新世紀へ「愛国歌」提唱

内藤孝敏
『論点』1999年4月6日 読売新聞朝刊
禁無断転載

 広島県教育委員会は三月二十三日、卒業式での君が代斉唱を実施できなかった県立学校長二十一人を服務規定違反で処分した。硬直化した状況下、今年度入学式で、君が代を斉唱する新入生は気の毒だ。心を込め、願いをウッタエつつ歌うから、ウタである。祝意なきウタは、祝事の意義を完全に失った禍事(まがごと)となるだろう。

 君が代は古今集に初出以来、千年もの間、神事、能楽、狂言、浄瑠璃、長唄、小唄、琵琶歌、詩吟、さらには物乞いのゴゼ歌など、あらゆるジャンルの日本伝統音楽に載って平和と長寿を祝ってきた。静御前も源頼朝の前で君が代を謡いながら舞を舞ったというし、江戸城では女たちが君が代を歌いながら新年を迎えたという。その祝意は、各々のジャンル特有の節回しによって歌い継がれてきた。
 明治になってもその流れは続き、西洋音楽を学んだ人たちが五線紙に残した数々の君が代(音声付きホームページで歌と解説を四月末発信予定。http://alpha-plus-music.com/)がある。雅楽風や長唄風の旋律のほか薩摩藩軍楽隊、海軍省、文部省が各々独自に国歌として製作した三つの歌があリ、その中の海軍省製作のものが現行の君が代である。先日、米国在住の知人から「日本の国歌」という表記の楽譜が二通送られてきた。米国の出版物である。その一つは旋律だけ記したものだが、勝手に書き変えられ、別の楽譜には、稚拙な伴奏が付けられていた。
 君が代は、日本人が西洋音楽と初めて出会った明治初期に作成された三十人の楽器編成による日本独自の「楽曲」であり、音楽文化史上貴重な資料である。しかも、国歌として歌い続けている歌である。我々がそれを自覚することなく、その演奏譜を定版のないまま百年以上にわたって放置してきた証拠が、外国の資料の形をとって目の前に出現したことに私は愕然とした。
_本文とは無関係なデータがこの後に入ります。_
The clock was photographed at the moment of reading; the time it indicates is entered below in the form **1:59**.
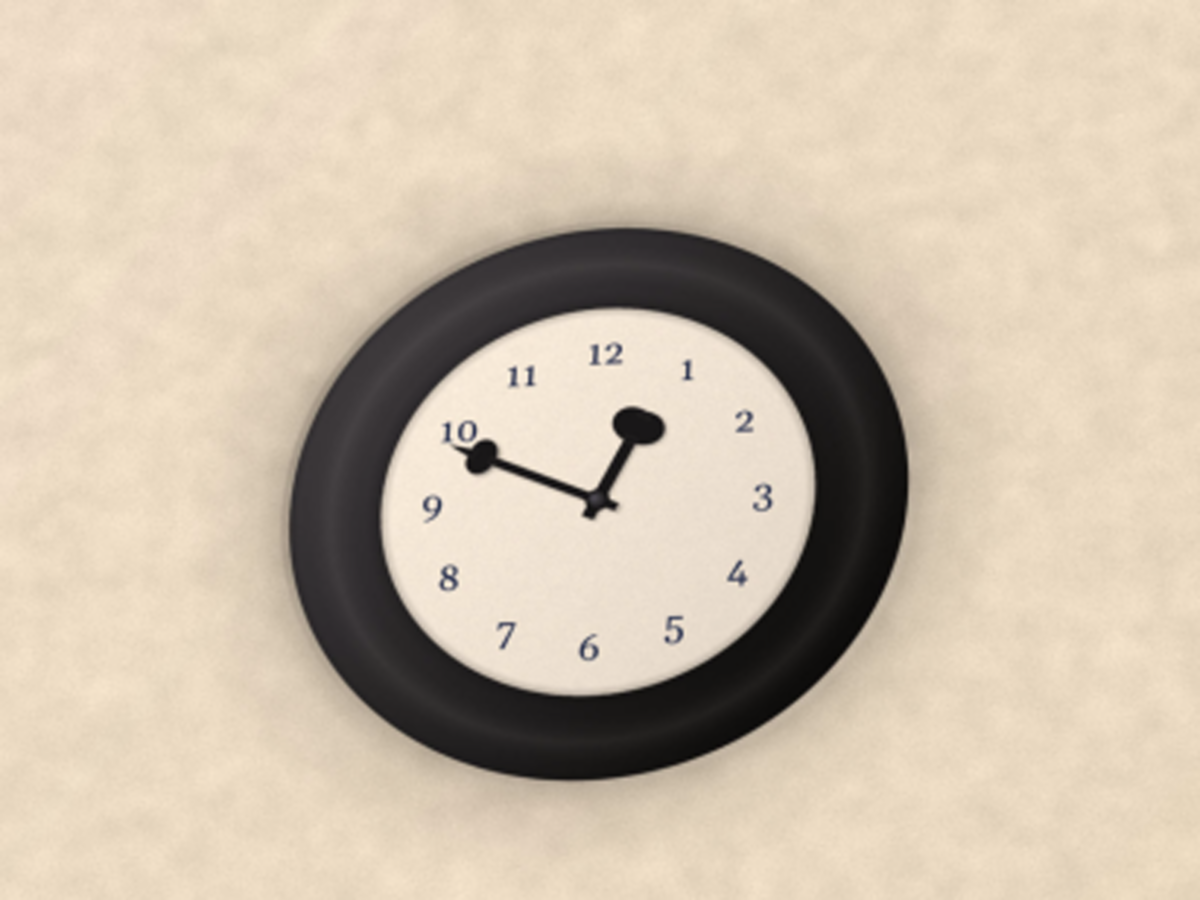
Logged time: **12:49**
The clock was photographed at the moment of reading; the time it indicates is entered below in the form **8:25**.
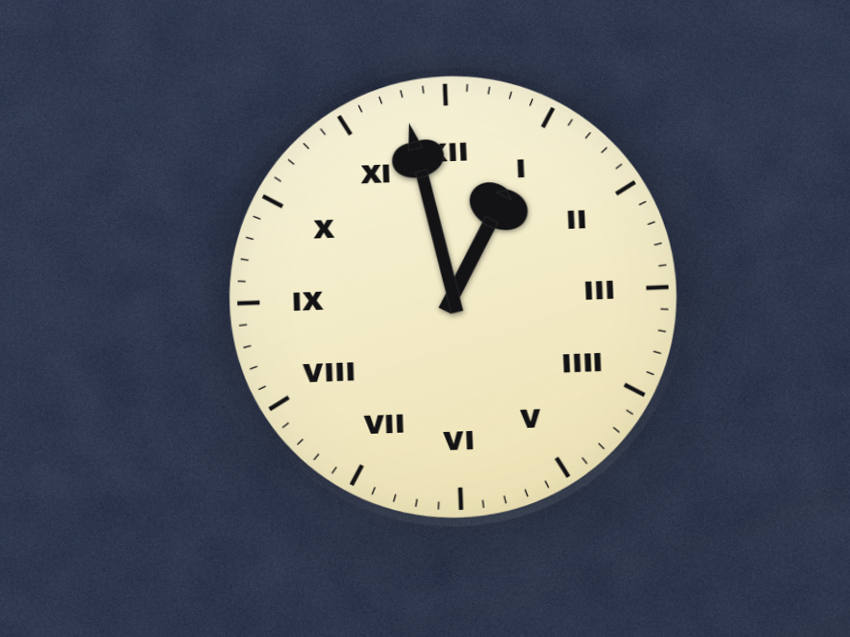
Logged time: **12:58**
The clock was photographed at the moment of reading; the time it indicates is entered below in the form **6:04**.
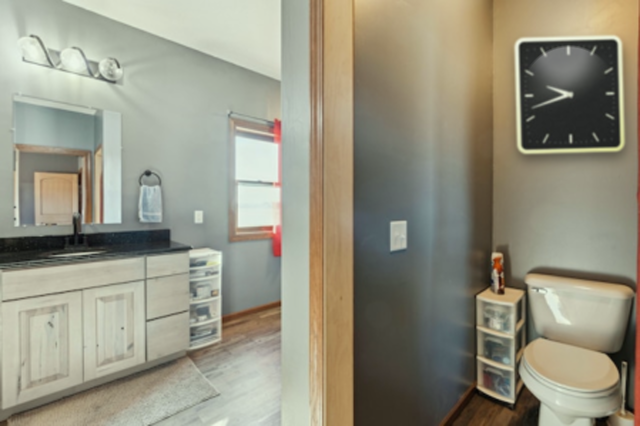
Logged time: **9:42**
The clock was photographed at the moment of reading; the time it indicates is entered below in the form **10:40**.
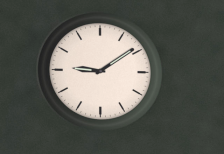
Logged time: **9:09**
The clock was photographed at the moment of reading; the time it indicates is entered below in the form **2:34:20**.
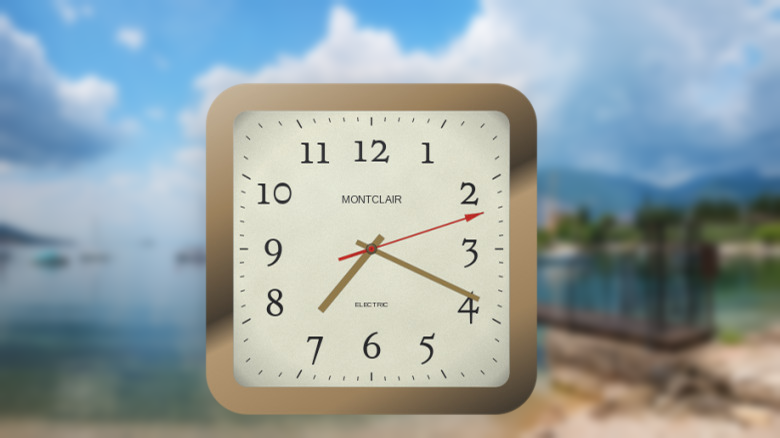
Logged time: **7:19:12**
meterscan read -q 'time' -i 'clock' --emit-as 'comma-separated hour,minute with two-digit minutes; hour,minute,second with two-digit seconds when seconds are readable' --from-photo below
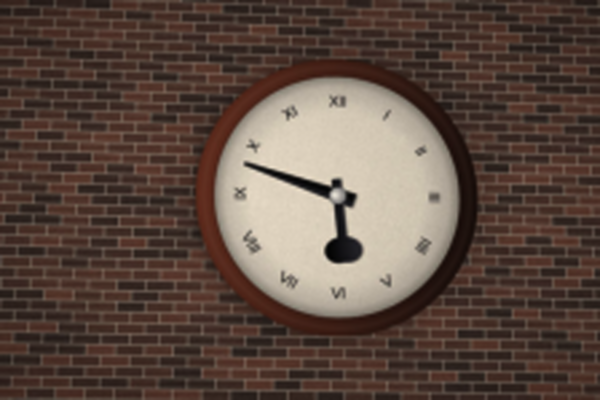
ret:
5,48
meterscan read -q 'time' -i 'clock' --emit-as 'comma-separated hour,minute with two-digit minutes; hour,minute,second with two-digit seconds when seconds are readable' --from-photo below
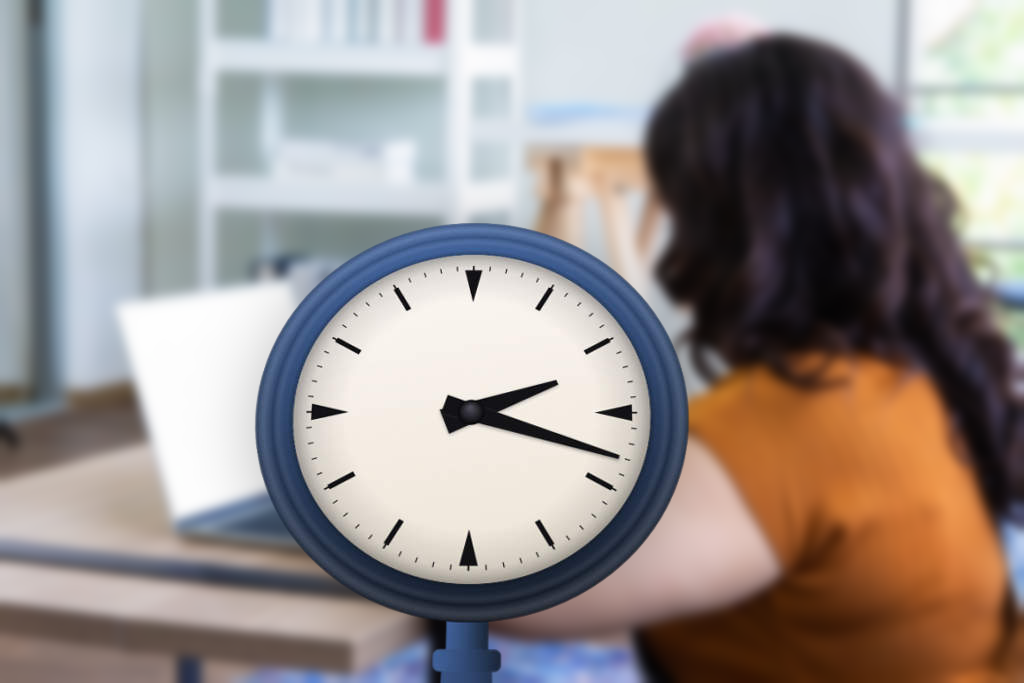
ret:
2,18
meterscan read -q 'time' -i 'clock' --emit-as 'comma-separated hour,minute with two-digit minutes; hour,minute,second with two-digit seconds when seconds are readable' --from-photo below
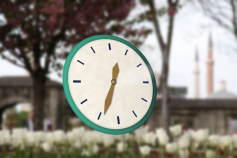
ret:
12,34
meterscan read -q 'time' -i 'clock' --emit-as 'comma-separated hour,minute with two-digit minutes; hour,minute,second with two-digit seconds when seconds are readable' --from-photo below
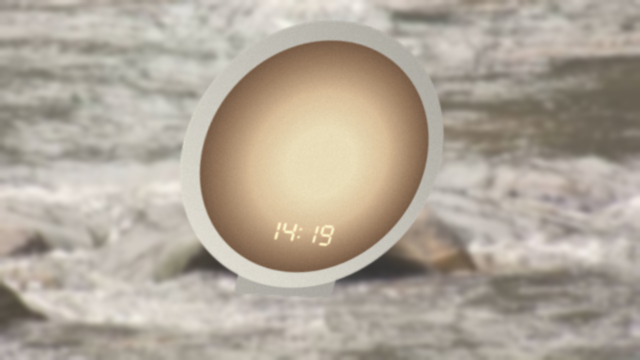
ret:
14,19
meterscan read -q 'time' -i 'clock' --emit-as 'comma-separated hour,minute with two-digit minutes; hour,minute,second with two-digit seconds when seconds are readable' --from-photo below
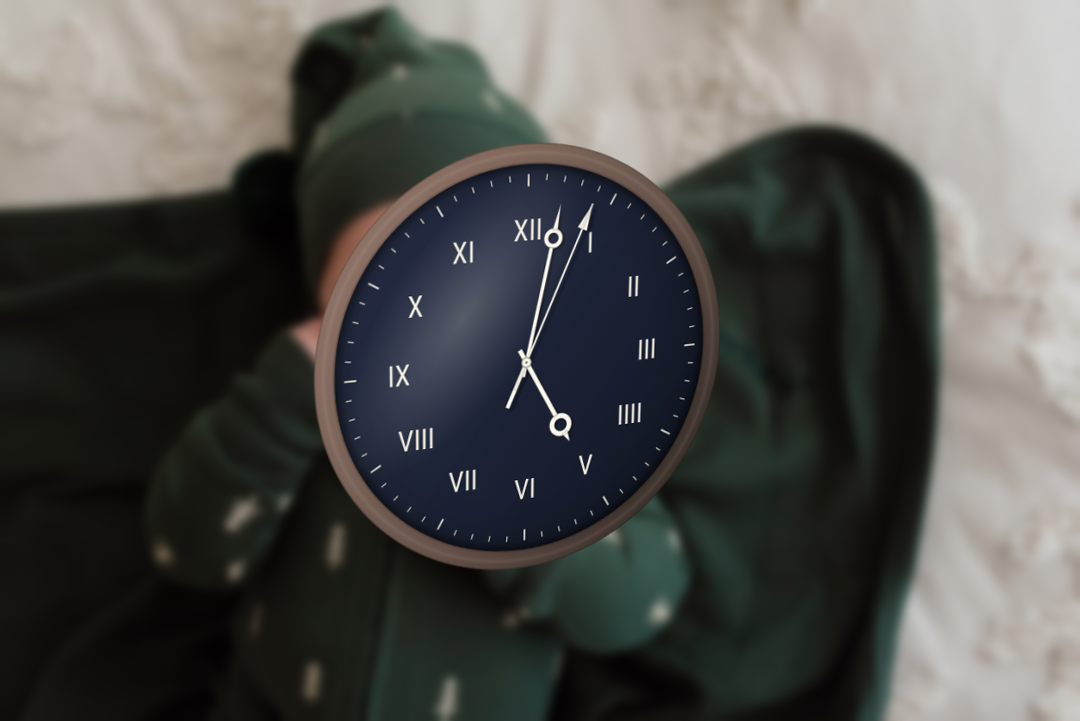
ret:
5,02,04
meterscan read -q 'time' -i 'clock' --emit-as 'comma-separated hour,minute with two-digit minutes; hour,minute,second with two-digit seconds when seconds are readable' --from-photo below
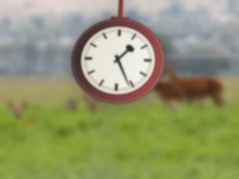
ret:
1,26
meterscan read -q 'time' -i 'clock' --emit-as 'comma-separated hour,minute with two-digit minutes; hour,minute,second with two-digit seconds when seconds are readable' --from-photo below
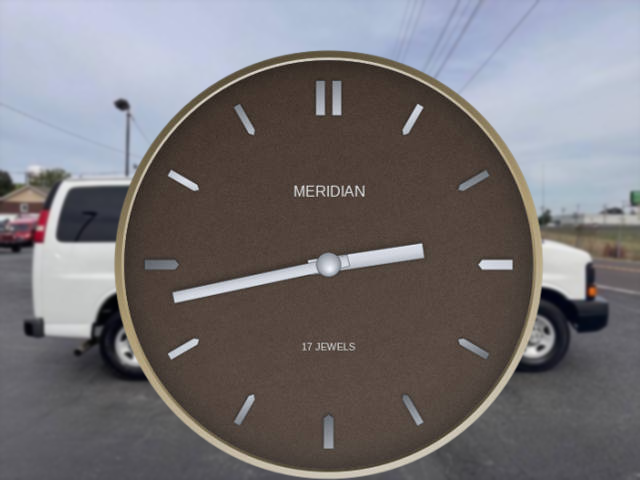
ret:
2,43
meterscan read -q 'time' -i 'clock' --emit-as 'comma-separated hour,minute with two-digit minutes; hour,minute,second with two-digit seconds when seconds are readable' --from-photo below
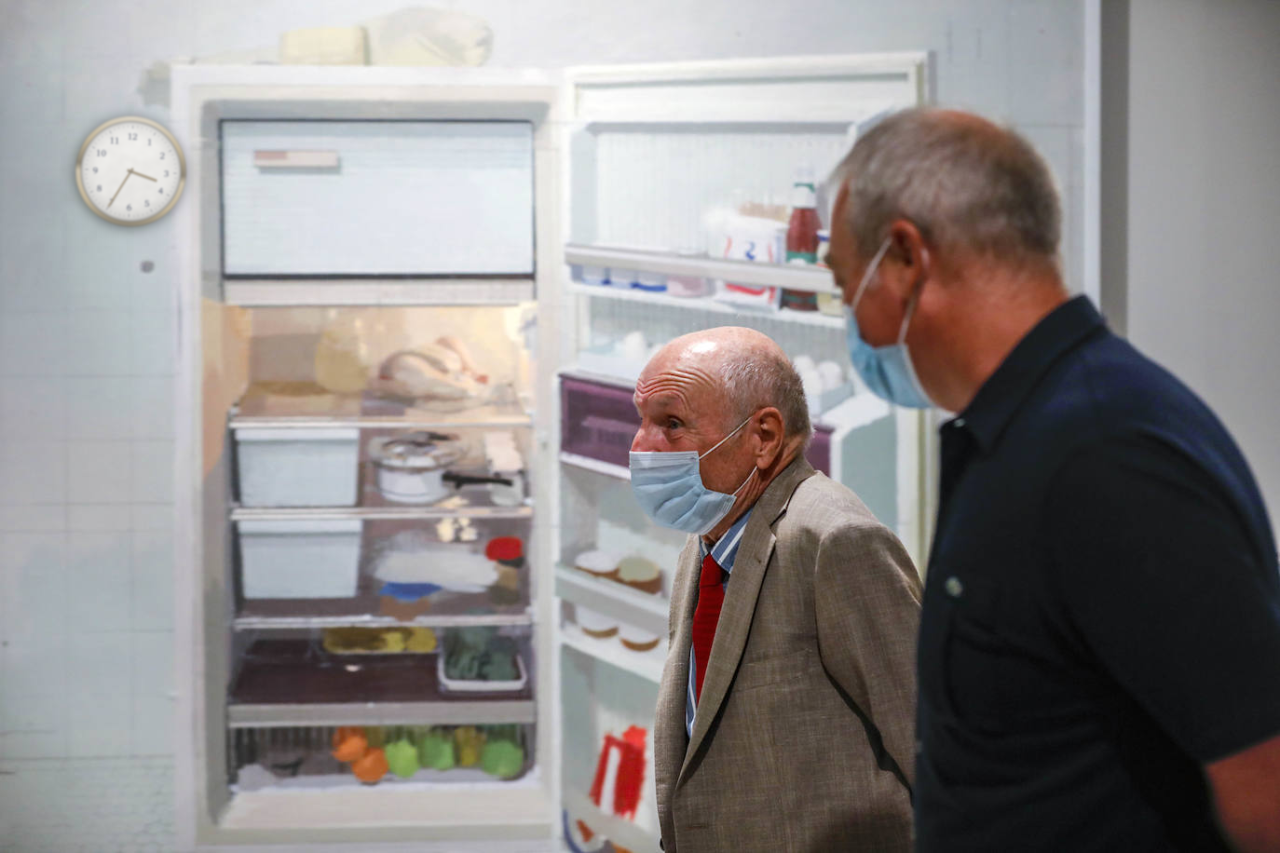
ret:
3,35
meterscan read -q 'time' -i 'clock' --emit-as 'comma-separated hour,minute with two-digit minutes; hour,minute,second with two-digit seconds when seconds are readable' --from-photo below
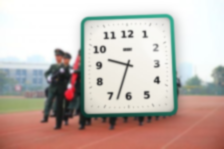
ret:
9,33
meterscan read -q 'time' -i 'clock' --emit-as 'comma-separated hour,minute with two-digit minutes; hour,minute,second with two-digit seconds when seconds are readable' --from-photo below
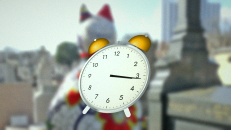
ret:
3,16
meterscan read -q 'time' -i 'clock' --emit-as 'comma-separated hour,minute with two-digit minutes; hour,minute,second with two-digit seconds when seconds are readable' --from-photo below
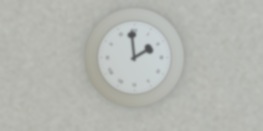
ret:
1,59
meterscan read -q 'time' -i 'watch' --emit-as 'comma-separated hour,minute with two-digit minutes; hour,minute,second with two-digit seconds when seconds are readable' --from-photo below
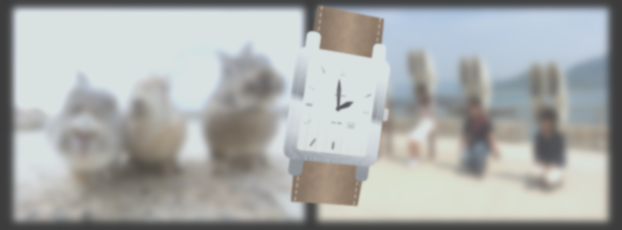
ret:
1,59
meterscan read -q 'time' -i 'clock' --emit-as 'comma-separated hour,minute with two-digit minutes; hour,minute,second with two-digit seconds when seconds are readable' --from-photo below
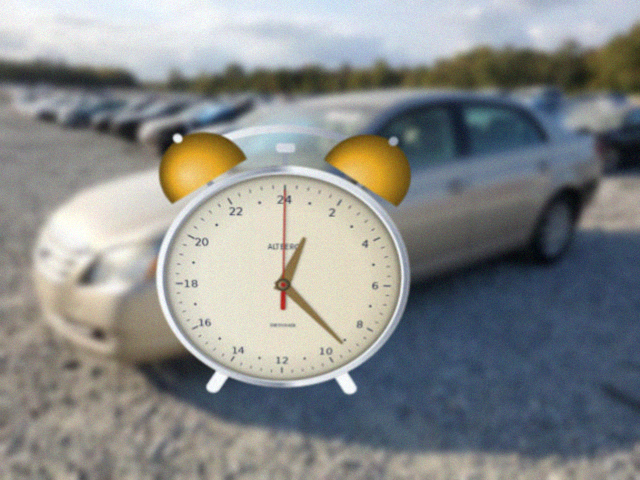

 明治以降制作された君が代演奏譜には、我々が普段目にするピアノ譜のほかに、簡単な二部合唱譜、初等ピアノ練習曲を思わせる伴奏譜、バロック風に凝った編曲譜、編曲者名のあるもの不明のものを含めて多種多様な楽譜がある。公式の場で君が代を演奏する各地の音楽隊や公立演奏団体の使用譜を数えると十数種類以上に及ぶ。
 さらに、音楽隊の楽譜は、七つ全ての音にフラットが付く変ハ長調(明治十三年・エッケルト原譜)、変ロ長調(明治三十五年・陸軍軍楽譜)、ハ長調(大正十四年・海軍儀制曲総譜)と様々に調性が変遷している。
 現在の音楽隊譜の違いは、主として楽器編成によるもので、音楽的には小さな問題だが、その音楽隊譜とは別に、文部省譜とでもいうべき楽譜が存在し、両者の間の低音と和音には四か所の相違がある。君が代は十一小節の短い曲だから、平均して三小節に一つ違いがあることになる。これは音楽上の大問題といってよいだろう。
 明治二十六年、文部省が祝日大祭日唱歌として現行君が代を告示したとき、新伴奏譜(ハ長調)を発表した。これが文部省譜で、学校行事などで一般の目にふれやすいことから、各地のオーケストラ譜や市販譜にはこの楽譜を元にしたものが多い。その後、エッケルト原譜と文部省譜の折衷案などが作成され、混在したまま今日に至っているのである。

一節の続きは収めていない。